There is a beautiful line in that Ascension Day sonnet that struck me in a particular way:
We saw him go and yet we were not parted He took us with him to the heart of things.Luke tells us that the disciples returned to Jerusalem after the Ascension not depressed and downcast, but “with great joy”. Where was that joy coming from? Yes, joy in the promise of the coming Spirit, and in Jesus’ own promise to return in glory at the end of time; but also, joy that in his Ascension, Jesus takes us to the Father’s heart, makes us and the lives we live here on this earth a precious “part of heaven’s story.” Henceforth, there is no separation between the sacred and the profane, our natural life and our spiritual life. Christ reconciles all these polarities, drawing us to the “heart of things”.
There is so much more one could say, but words fail to capture it. Death is the great transition, and in spite of all we know and understand, it’s still a mystery. This is hard for us to see. It is especially hard to see when the eyes of the flesh are clouded with tears of grief and sadness, when the eyes of the mind are clouded by despair and our inability to understand. It is only with the eyes of the soul and the heart, that such a vision becomes possible.
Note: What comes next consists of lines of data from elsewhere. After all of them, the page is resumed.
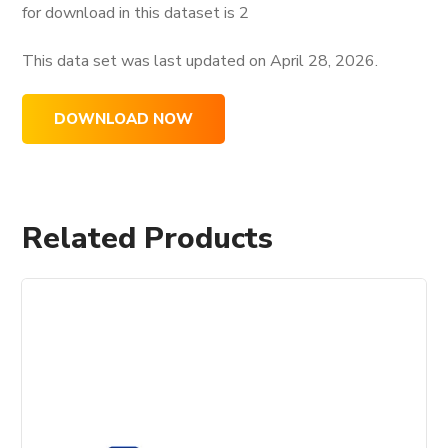
for download in this dataset is
2
This data set was last updated on
April 28, 2026.
DOWNLOAD NOW
Related Products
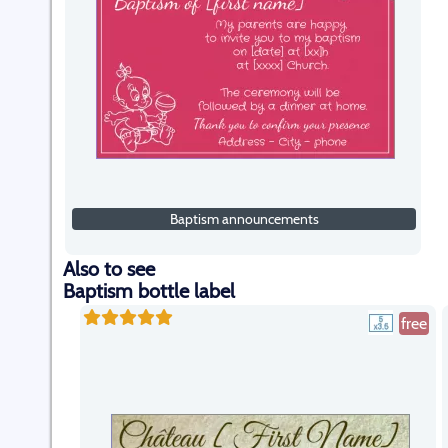
Baptism announcements
Also to see
Baptism bottle label
free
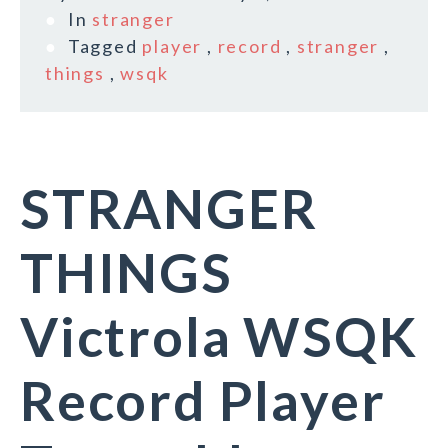
In
stranger
Tagged
player
,
record
,
stranger
,
things
,
wsqk
STRANGER
THINGS
Victrola WSQK
Record Player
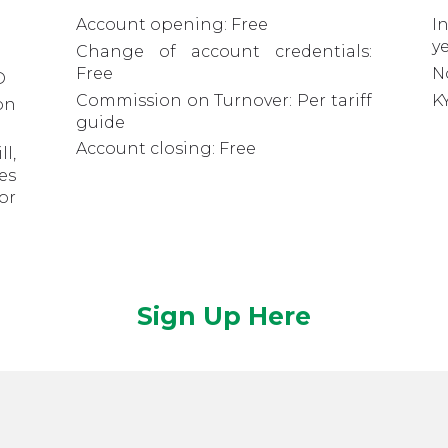
Account opening: Free
I
y
Change of account credentials:
Free
N
D
Commission on Turnover: Per tariff
K
on
guide
Account closing: Free
l,
es
or
Sign Up Here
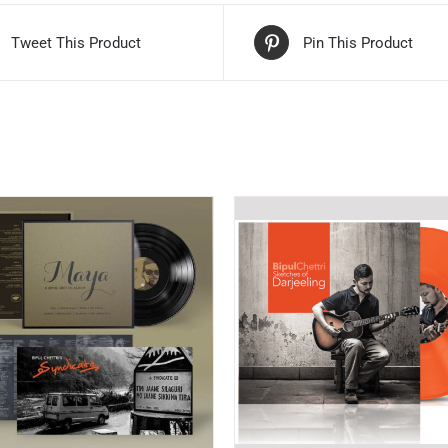
Tweet This Product
Pin This Product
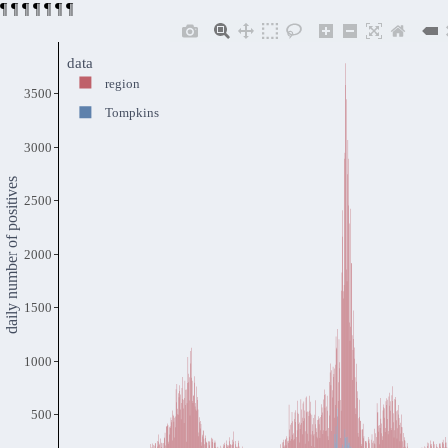
¶
¶
¶
¶
¶
¶
¶
data
region
3500
Tompkins
3000
daily number of positives
2500
2000
1500
1000
500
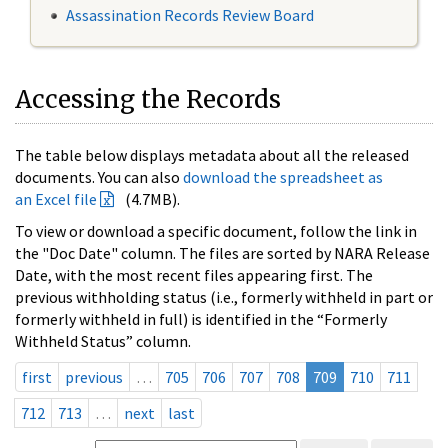
Assassination Records Review Board
Accessing the Records
The table below displays metadata about all the released
documents. You can also
download the spreadsheet as
an Excel file
(4.7MB).
To view or download a specific document, follow the link in
the "Doc Date" column. The files are sorted by NARA Release
Date, with the most recent files appearing first. The
previous withholding status (i.e., formerly withheld in part or
formerly withheld in full) is identified in the “Formerly
Withheld Status” column.
first
previous
…
705
706
707
708
709
710
711
712
713
…
next
last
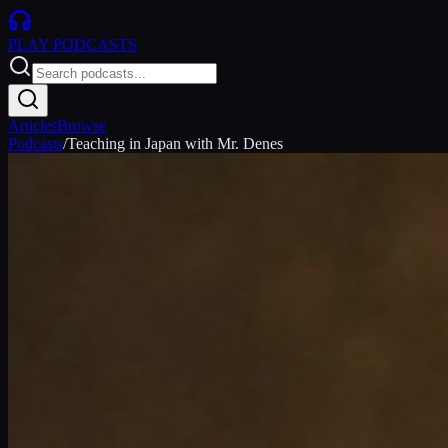
PLAY
PODCASTS
Articles
Browse
Podcasts
/
Teaching in Japan with Mr. Denes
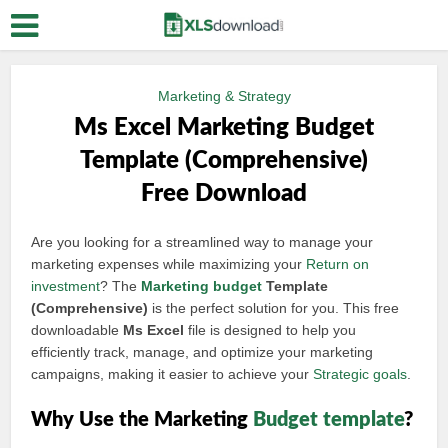
Marketing & Strategy
Ms Excel Marketing Budget
Template (Comprehensive)
Free Download
Are you looking for a streamlined way to manage your
marketing expenses while maximizing your
Return on
investment
? The
Marketing budget
Template
(Comprehensive)
is the perfect solution for you. This free
downloadable
Ms Excel
file is designed to help you
efficiently track, manage, and optimize your marketing
campaigns, making it easier to achieve your
Strategic goals
.
Why Use the Marketing
Budget template
?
So as we celebrate Eucharist together, as we recognize the risen Jesus in the breaking of the bread, let us ask the Lord to give us that vision we need. In this way, whatever transition we happen to be in, whatever death, whatever letting go, we will be empowered to embrace the new presence which awaits us, the gift of his Spirit. God's plans for us are plans of fullness, not of harm; God wants to give us a future full of hope. God desires to pour his Spirit into us – right here, right now. As we prepare for a new Pentecost, may God grant us “a spirit of wisdom and knowledge, and open the eyes of our hearts, that we may see the hope to which he has called us.” May we be joyful and credible witnesses of Christ, our Crucified, Risen, and Ascended Lord, who came “that we might have life, and have it to the full.”